━━━━━ Records supplied ━━━━━

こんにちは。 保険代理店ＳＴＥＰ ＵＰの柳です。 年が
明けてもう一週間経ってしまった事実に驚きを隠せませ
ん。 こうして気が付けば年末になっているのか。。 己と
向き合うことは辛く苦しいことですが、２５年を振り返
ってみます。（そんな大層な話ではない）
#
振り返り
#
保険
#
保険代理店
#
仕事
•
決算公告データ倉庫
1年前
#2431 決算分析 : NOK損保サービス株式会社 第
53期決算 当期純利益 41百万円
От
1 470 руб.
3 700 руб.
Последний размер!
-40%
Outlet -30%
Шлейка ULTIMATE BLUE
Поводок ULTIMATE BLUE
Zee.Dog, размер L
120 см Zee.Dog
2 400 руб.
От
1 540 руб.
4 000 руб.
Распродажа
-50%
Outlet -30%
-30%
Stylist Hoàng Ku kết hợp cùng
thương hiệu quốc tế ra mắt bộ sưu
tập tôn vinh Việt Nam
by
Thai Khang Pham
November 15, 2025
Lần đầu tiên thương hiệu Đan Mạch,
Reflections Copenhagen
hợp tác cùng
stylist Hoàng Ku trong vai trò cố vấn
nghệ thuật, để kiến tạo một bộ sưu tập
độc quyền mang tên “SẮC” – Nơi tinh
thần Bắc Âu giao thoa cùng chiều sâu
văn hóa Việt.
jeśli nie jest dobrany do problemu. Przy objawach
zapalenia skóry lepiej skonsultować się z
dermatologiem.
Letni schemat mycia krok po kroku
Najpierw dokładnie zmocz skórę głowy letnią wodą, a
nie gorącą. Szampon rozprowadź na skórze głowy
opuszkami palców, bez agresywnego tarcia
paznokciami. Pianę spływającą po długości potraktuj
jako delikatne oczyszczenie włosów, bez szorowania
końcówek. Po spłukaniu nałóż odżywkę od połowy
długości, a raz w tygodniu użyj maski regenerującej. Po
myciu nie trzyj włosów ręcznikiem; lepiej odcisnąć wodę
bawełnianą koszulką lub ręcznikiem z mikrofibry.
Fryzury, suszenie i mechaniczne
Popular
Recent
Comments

━━━━━
━━━━━ Records supplied ━━━━━

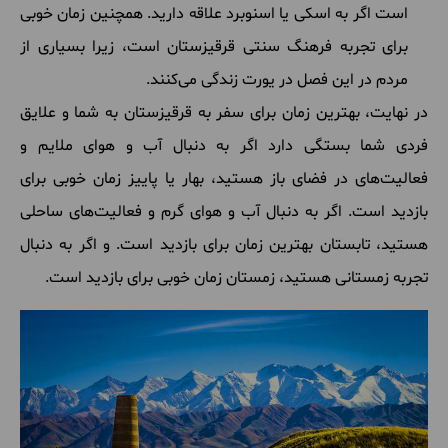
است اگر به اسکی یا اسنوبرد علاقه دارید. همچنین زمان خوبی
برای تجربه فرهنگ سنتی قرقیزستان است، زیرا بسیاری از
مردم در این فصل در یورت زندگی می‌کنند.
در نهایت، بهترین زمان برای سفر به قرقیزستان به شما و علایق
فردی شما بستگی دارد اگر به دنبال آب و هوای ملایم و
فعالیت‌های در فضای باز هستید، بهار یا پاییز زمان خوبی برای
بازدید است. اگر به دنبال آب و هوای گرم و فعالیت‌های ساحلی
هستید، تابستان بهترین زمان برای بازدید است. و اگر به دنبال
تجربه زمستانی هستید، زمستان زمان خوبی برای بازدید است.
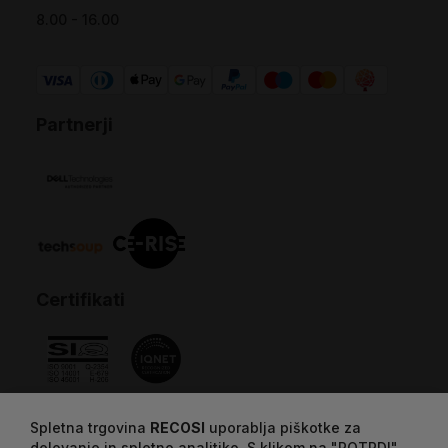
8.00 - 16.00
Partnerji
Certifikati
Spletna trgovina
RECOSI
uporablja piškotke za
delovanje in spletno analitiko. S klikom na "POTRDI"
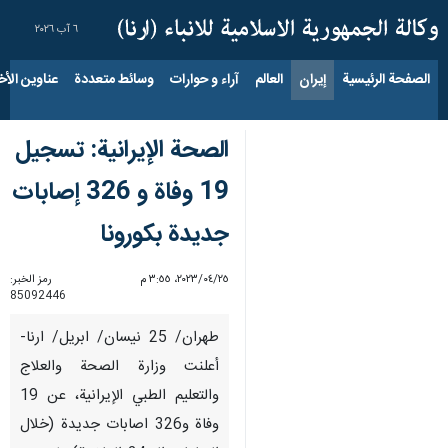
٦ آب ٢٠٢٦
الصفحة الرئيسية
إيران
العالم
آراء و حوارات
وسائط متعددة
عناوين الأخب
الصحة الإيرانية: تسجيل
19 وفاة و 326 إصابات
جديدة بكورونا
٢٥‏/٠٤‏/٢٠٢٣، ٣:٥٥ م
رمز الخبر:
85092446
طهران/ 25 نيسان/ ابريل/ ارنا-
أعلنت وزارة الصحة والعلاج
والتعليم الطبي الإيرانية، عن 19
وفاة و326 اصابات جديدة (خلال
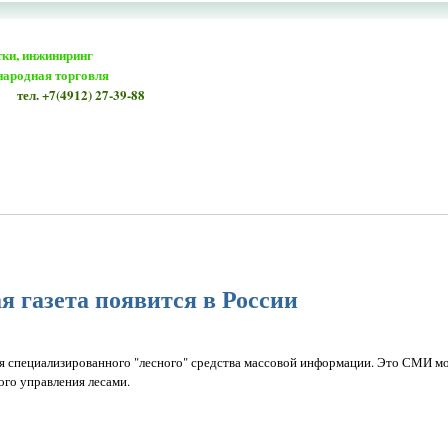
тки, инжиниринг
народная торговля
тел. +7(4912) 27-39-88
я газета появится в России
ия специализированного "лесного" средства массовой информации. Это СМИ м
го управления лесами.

━━━━━

§ Work to complete
In the material above, transcribe exactly the lines beginning at the one with "November 15, 2025" and ending at the one with "nie gorącą. Szampon", both included.

§ Exercise response
November 15, 2025
Lần đầu tiên thương hiệu Đan Mạch,
Reflections Copenhagen
hợp tác cùng
stylist Hoàng Ku trong vai trò cố vấn
nghệ thuật, để kiến tạo một bộ sưu tập
độc quyền mang tên “SẮC” – Nơi tinh
thần Bắc Âu giao thoa cùng chiều sâu
văn hóa Việt.
jeśli nie jest dobrany do problemu. Przy objawach
zapalenia skóry lepiej skonsultować się z
dermatologiem.
Letni schemat mycia krok po kroku
Najpierw dokładnie zmocz skórę głowy letnią wodą, a
nie gorącą. Szampon rozprowadź na skórze głowy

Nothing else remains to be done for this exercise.